Hiro and Yohei also benefit from Tailscale’s SAML-based authentication, enabling them to manage and authenticate users with their identity provider, Okta.
Mercari’s conclusion: Tailscale is reliable, transparent, and easy to deploy
Engineers really enjoy being able to try software at home in their own environments before bringing it to work, and that’s exactly what Hiro did before rolling out Tailscale at Mercari. And this is just the beginning for Mercari and Tailscale, as Hiro points out: “There are also some use cases not yet deployed that other teams want to use Tailscalse for — such as CI/CD, branch-to-branch communication, and controlling traffic between devices on our tailnet.”

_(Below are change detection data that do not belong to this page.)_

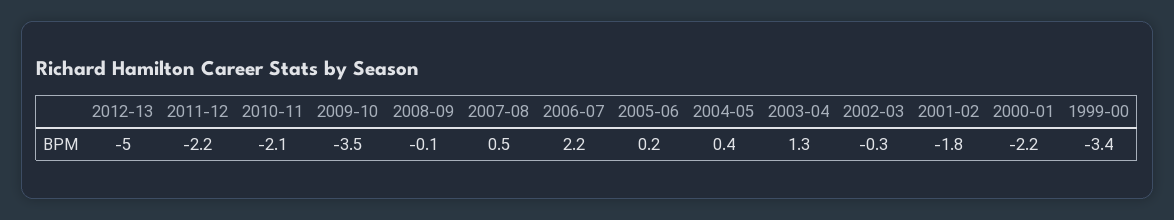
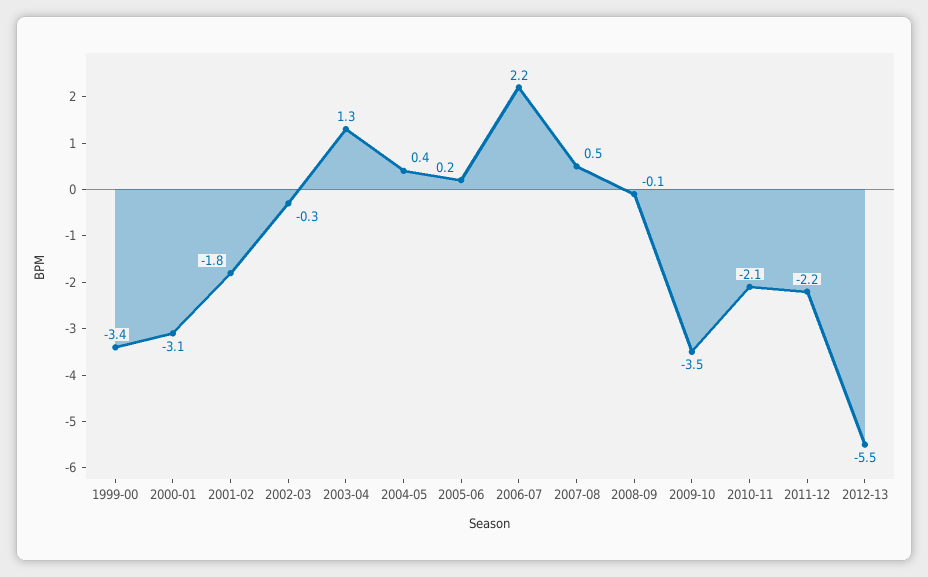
  {
-   "2012-13": -5,
+   "2012-13": -5.5,
    "2011-12": -2.2,
    "2010-11": -2.1,
    "2009-10": -3.5,
    "2008-09": -0.1,
    "2007-08": 0.5,
    "2006-07": 2.2,
    "2005-06": 0.2,
    "2004-05": 0.4,
    "2003-04": 1.3,
    "2002-03": -0.3,
    "2001-02": -1.8,
-   "2000-01": -2.2,
+   "2000-01": -3.1,
    "1999-00": -3.4
  }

Mercari engineers also appreciate Tailscale’s straightforward pricing and open source development. “Pricing is transparent and easy to estimate… and development is very fast. Also, we like being able to create an issue on GitHub,” says Hiro. But above all, Hiro and Yohei love Tailscale’s reliability and how easy it is to run exit nodes, implement SSO, and manage their private network. “It’s like magic,” says Yohei.